2. Pre-read your teacher’s manuals. Many of them give preparation instructions for getting started. Plan ahead!
3. Get to know your book lists. Verify that your library carries the titles you need. If they don’t, order your remaining books far enough ahead that you will have them when you start school.
4. Print out all worksheets and instruction guides from any eBooks you are using. In this day of digital curriculum, like All American History Jr. and Illuminations , it’s not unusual to have a long list of things to print out.
5. Buy pre-punched printer paper for printing! I can’t stress this enough. Even if you have a 3-hole punch, if you’re planning on printing hundreds of pages you will appreciate having printer paper that already has the holes in it. I found some pre-punched printer paper at Amazon that is a full $3 cheaper than I paid at Office Depot the other day. (Darn it!) Shop around!
6. Take advantage of the those back-to-school sales. Do you have to? No, of course not. But at what other time will you find glue sticks at three 2-packs for $1? You can get everything from spiral notebooks to pens and pencils and really nice binders dirt cheap right now.
7. Start gathering project and science experiment supplies. You can collect them in labeled shoeboxes or gallon freezer bags and store them for when you need them. Better to be prepared than have to skip a neat experiment because you forgot to save a jar or purchase something simple!
8. Make use of binder tabs.
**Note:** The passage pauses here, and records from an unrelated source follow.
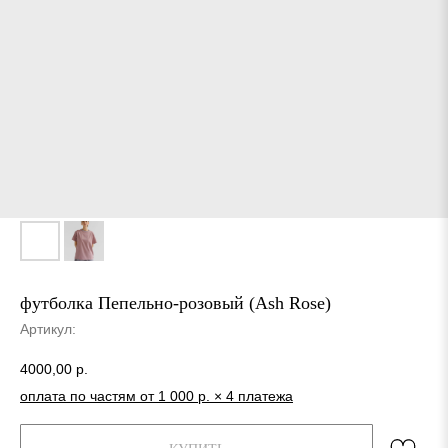
футболка Пепельно-розовый (Ash Rose)
Артикул:
4000,00
р.
оплата по частям от 1 000 р. × 4 платежа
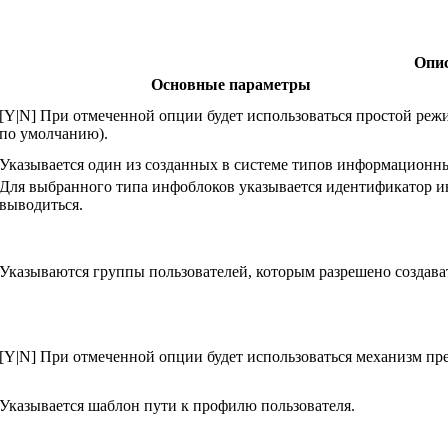
Опи
Основные параметры
[Y|N] При отмеченной опции будет использоваться простой режи
по умолчанию).
Указывается один из созданных в системе типов информационны
Для выбранного типа инфоблоков указывается идентификатор и
выводиться.
Указываются группы пользователей, которым разрешено создава
[Y|N] При отмеченной опции будет использоваться механизм пр
Указывается шаблон пути к профилю пользователя.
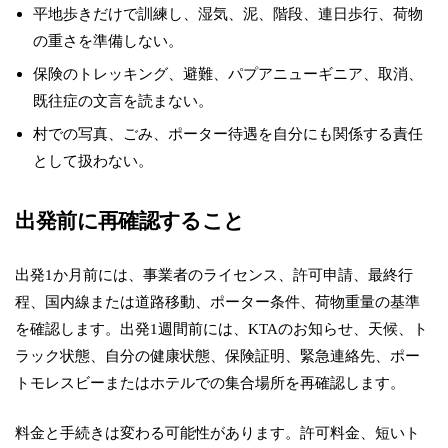
平地歩きだけで訓練し、湿気、泥、階段、連日歩行、荷物
の重さを準備しない。
保険のトレッキング、避難、パプアニューギニア、取消、
既往症の文言を読まない。
村での写真、ごみ、ポーター待遇を自分にも関係する責任
として扱わない。
出発前に再確認すること
出発1か月前には、事業者のライセンス、許可申請、最終行
程、国内線または道路移動、ポーター条件、荷物重量の基準
を確認します。出発1週間前には、KTAのお知らせ、天候、ト
ラック状態、自分の健康状態、保険証明、緊急連絡先、ポー
トモレスビーまたはホテルでの集合場所を再確認します。
料金と手続きは変わる可能性があります。許可料金、短いト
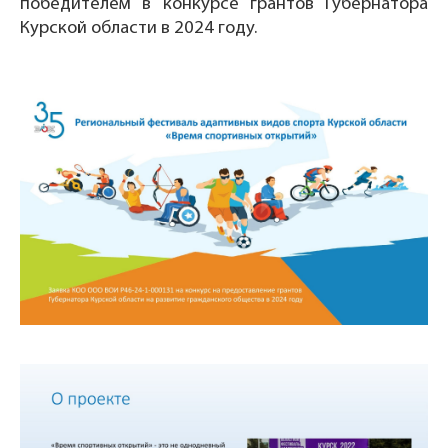
победителем в конкурсе грантов Губернатора
Курской области в 2024 году.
The ones I prefer to use can be written on with permanent marker. I get the 8-packs, and use them for my printed out curriculum instruction manuals and for the kids’ school notebooks. Again, shop the sales. The prices on these can range anywhere between $2.29-$8 depending on where you go.
9. Set aside a place to keep all of your curriculum, and a place for your kids to keep their own books and supplies. I find that when things are scattered around, we can’t find what we need and things end up being skipped due to disorganization. Sad excuse, but it happens!
10. If you are using a lesson planner or lesson plan software, begin entering your information into those. Get a jump on things! Pre-write as much as is reasonable for your teaching style. Even a simple list of every grammar assignment for the year is a help, because you can plug those assignments into your planner where they fit later on. That may sound like a lot, but later on you’ll be glad you did it!